La présomption d’innocence est toujours d’actualité. Bernard Wesphael restera en prison jusque mardi, jour de sa comparution devant la chambre du conseil. L’immunité parlementaire du député a été levée très rapidement, comme cela peut être le cas lorsque les faits sont très récents.

Son entourage n’y croit pas

« Je ne sais pas ce qu’il s’est passé mais c’est un drame atroce car il y a des enfants de chaque côté  », a réagi Marguerite Cloes, son assistante parlementaire depuis trente ans. « C’est inconcevable car Bernard est non violent. Je ne peux pas imaginer qu’il soit inculpé mais oui, il y avait des problèmes dans le couple. C’est sûr, ce n’était pas évident. »

Marguerite Cloes n’est pas la seule proche de Bernard Wesphael à être convaincue de son innocence. Son ami Théodore Bruyère ne le pense pas coupable. « ça n’a rien à voir avec sa personnalité. c’est un homme tellement pacifique. Il ne ferait pas de tort à une mouche. Quand il dit que son épouse s’est suicidée, je peux vous dire que je le crois », a-t-il confié.

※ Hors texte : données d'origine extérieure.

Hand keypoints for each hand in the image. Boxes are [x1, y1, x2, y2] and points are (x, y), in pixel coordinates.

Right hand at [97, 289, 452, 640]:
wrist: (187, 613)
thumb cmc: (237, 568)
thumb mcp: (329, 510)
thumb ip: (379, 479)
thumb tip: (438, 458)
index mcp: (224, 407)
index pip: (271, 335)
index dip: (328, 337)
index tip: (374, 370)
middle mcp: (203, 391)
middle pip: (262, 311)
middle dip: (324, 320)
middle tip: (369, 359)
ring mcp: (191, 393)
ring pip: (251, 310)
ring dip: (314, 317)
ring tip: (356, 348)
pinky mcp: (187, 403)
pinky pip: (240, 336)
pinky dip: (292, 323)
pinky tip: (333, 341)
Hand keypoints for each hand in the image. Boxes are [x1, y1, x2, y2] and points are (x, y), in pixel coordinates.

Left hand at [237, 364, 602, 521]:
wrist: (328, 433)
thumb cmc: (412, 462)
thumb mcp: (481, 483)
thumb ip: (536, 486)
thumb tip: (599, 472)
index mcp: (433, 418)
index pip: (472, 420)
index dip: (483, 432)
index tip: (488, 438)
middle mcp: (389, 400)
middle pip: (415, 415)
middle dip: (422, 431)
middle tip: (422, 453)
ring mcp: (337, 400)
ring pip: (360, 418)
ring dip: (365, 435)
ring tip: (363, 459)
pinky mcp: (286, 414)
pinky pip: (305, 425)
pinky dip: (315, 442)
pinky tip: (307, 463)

Le Mouvement de Gauche « continuera son travail politique »

Bernard Wesphael est l’un des co-fondateurs du parti Ecolo, qu’il a quitté l’an dernier. Il a ensuite fondé le Mouvement de Gauche. Il a annoncé en septembre qu’il envisageait de quitter également ce nouveau parti. Le Mouvement de Gauche continuera son travail politique malgré l’inculpation de son président, a annoncé la vice-présidente Caroline Bertels, samedi soir à l’issue d’une réunion à Jambes (Namur). «  Même si son inculpation a été confirmée, nous rappelons la présomption d’innocence et nous faisons confiance à la justice  », a-t-elle indiqué. «  Le MG est porté par son président -et Bernard reste notre président –, mais aussi par ses militants qui souhaitent continuer le travail. Nous n’allons pas changer notre agenda et nous poursuivons notre travail politique  », a assuré Caroline Bertels. Le programme politique, dont la rédaction se poursuit, sera présenté, comme convenu, en congrès le 17 novembre.

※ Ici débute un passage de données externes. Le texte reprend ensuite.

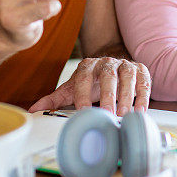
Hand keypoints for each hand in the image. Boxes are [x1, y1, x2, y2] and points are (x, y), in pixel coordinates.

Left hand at [28, 57, 151, 115]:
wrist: (112, 68)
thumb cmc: (91, 83)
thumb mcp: (72, 90)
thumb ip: (54, 100)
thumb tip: (32, 110)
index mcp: (88, 66)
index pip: (83, 76)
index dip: (82, 92)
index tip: (83, 110)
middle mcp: (107, 62)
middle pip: (107, 74)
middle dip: (108, 94)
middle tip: (108, 113)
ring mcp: (125, 64)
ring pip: (127, 75)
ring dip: (127, 95)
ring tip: (124, 114)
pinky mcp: (140, 70)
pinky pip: (144, 80)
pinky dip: (143, 96)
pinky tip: (140, 111)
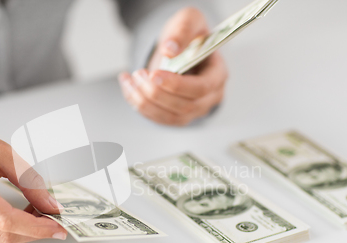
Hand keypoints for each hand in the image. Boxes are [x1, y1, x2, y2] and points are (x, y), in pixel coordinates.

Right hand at [0, 118, 67, 242]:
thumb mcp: (0, 150)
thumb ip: (28, 179)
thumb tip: (51, 205)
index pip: (5, 220)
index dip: (36, 227)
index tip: (58, 226)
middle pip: (2, 236)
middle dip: (34, 233)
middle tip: (55, 222)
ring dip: (23, 235)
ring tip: (40, 217)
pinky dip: (8, 233)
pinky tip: (22, 218)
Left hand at [119, 7, 227, 125]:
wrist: (179, 47)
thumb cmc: (188, 35)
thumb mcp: (189, 20)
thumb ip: (183, 30)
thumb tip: (170, 50)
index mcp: (218, 74)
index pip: (201, 88)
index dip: (177, 85)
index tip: (154, 74)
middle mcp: (209, 97)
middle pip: (185, 106)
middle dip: (157, 93)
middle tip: (139, 74)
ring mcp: (194, 110)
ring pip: (170, 117)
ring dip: (146, 102)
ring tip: (131, 80)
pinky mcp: (177, 116)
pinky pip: (158, 119)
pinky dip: (139, 105)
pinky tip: (128, 87)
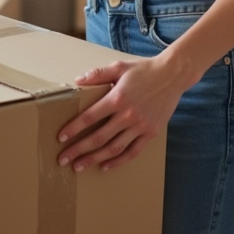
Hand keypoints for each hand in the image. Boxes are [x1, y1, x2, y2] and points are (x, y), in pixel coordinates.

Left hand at [55, 56, 189, 172]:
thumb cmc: (144, 70)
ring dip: (94, 159)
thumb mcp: (119, 66)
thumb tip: (77, 81)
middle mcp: (128, 114)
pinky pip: (132, 152)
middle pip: (99, 137)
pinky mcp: (151, 133)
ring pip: (114, 148)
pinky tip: (104, 166)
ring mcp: (140, 126)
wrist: (173, 75)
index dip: (74, 128)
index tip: (61, 137)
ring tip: (79, 166)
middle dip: (79, 149)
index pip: (90, 116)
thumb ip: (98, 74)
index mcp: (118, 97)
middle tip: (63, 159)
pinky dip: (118, 161)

Le Mouvement de Gauche juge qu’il est trop tôt pour se prononcer sur l’avenir du parti à long terme. «  Nous sommes dans une situation de crise assez particulière et nous réagissons au coup par coup. Nous tiendrons un nouveau congrès fédéral extraordinaire samedi prochain à 14h00  », a ajouté la vice-présidente. Le MG est «  atterré et sous le choc face à ce drame humain et familial. Nous pensons aux enfants et aux familles qui vivent une situation terrible. En plus de l’énorme dommage de voir un homme comme Bernard Westphael incarcéré, le pays perd un homme de gauche, pour le moment en tout cas, et le seul parlementaire qui s’est opposé au traité d’austérité européen  », a souligné Caroline Bertels.